Honestly, I find the subject intimidating. I went to college for design, but not grad school, which I assume is where you learn to “look for alternate readings of texts,” “interrogate your personal narrative,” and get comfortable using “dialectic” in a sentence.

However, I’ve been out as a gay man for two decades, and a working designer for half that time, so I hope that my perspective on queering design might be helpful in supplementing those who are actual experts on the subject—whose work you should absolutely read.

We knew from AIGA’s design census that a disproportionate number of designers identify as LGBTQ+. We also saw that LGBTQ+ respondents earned less and didn’t stay in the field as long as their cisgender, heterosexual peers. But we didn’t have any real data on what the queer experience in design really was.

Images 1-3, left to right: Queer Design Club co-founders Rebecca Brooker and John Hanawalt and members Kelly Small, Seth Katz, Alex Chen, Richard Wade Morgan, and Jordan Green. Image courtesy John Voss.

The Queer Design Count was a survey we ran at the end of 2019 that received over 1,000 responses from all over the world. It turns out that it’s true that in a lot of ways design earns its reputation of being queer-friendlier than other fields, but it still has a long way to go. Although queer designers are half as likely as the American workforce as a whole to overhear anti-LGBTQ+ comments on the job, almost 90% of our respondents had experienced some kind of bias.

And that bias falls along familiar fault lines. Cis folks experience less bias than trans folks, white people are better represented than people of color. Men generally reported better experiences than… everyone else. I think that’s one of the most important takeaways from the count. When we talk about queer community, we’re not talking about a monolith, and we can’t talk about queer identity in a vacuum.
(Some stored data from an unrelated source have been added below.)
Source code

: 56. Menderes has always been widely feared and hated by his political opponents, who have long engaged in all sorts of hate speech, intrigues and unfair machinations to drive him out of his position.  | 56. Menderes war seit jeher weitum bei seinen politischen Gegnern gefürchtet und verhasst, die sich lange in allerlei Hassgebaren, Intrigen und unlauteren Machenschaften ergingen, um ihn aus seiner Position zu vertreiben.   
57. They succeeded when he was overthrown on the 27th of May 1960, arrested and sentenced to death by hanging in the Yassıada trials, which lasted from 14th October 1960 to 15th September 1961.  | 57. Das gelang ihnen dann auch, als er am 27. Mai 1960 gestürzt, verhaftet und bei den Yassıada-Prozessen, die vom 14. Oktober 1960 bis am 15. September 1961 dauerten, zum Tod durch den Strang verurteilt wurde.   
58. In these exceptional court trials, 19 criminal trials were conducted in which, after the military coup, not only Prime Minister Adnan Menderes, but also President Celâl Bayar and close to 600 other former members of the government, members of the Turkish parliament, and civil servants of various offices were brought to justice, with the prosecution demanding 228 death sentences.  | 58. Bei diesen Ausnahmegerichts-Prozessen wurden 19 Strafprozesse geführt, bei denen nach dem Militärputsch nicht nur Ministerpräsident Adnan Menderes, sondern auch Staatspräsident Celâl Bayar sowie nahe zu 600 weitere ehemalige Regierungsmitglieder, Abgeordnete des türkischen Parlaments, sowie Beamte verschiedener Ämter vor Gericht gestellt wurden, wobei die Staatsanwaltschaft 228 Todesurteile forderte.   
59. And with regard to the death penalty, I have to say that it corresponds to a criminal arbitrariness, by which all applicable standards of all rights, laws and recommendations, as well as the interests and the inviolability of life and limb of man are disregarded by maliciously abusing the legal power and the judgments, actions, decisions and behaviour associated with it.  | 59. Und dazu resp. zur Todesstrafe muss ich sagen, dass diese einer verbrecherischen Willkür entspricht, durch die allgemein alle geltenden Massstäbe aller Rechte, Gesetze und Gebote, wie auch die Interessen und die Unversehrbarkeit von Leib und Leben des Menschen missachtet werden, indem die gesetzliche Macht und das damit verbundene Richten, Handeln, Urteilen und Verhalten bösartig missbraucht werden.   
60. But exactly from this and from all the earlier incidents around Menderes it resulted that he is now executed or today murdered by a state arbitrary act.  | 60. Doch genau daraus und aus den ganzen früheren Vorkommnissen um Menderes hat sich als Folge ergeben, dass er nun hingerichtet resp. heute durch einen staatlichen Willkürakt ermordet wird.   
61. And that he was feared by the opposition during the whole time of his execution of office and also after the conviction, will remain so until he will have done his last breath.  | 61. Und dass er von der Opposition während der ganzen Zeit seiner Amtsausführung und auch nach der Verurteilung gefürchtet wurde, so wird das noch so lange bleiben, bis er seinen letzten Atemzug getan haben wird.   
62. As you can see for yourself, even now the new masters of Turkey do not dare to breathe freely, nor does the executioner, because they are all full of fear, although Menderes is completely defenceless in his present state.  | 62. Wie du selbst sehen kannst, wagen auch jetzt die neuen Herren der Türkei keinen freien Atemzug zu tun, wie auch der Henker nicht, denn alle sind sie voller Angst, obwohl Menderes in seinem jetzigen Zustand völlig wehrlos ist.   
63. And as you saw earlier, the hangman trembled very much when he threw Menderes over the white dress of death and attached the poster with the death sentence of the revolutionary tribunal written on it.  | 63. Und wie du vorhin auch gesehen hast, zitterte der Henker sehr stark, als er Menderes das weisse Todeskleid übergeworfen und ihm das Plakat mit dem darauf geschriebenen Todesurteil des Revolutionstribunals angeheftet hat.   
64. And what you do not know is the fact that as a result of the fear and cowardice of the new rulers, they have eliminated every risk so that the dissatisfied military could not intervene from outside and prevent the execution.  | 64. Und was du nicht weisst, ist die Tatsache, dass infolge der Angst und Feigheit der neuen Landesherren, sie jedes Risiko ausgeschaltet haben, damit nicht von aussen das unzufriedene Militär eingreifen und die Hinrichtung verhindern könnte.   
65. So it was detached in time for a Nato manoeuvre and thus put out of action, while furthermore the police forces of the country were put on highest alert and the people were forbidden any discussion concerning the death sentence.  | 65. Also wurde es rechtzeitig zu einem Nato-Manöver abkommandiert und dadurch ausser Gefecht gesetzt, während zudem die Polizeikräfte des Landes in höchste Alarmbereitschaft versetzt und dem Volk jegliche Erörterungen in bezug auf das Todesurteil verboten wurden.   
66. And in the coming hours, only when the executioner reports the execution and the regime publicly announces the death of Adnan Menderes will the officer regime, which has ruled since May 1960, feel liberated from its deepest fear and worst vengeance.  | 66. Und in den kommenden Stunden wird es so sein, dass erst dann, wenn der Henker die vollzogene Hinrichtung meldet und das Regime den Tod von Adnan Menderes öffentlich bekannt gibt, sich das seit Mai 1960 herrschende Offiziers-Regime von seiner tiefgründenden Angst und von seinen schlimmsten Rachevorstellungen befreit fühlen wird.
We also can't talk about queer people in design purely in terms of representation. When I look at designs created by the queer community, there are qualities I think demonstrate what it means to “queer design” in practice; qualities I hope we can bring forward in our work.

A photo of a man wearing a vest in a dark room, with a red and purple spotlight shining down on him.
Photo by cottonbro on Pexels. Source:

Queer design is expressive

At its heart, I think of being outwardly queer as a process of owning who you are. Growing more comfortable in that identity, or learning to enjoy the discomfort, and sharing it with the world. That experience can be as joyful as it can be painful. It can be celebratory, it can be defiant, and very often, it can be all of those things at once.

When people submit their profiles to Queer Design Club, we ask what part of queer visual culture inspires them most, and drag tops the list. Drag is visually rich (even—or especially—when executed on a budget), but its expressive power goes deeper than that. Drag uses hyperbole to challenge societal constructs. The best drag performances acknowledge their own artifice while conveying its message with confidence and authenticity.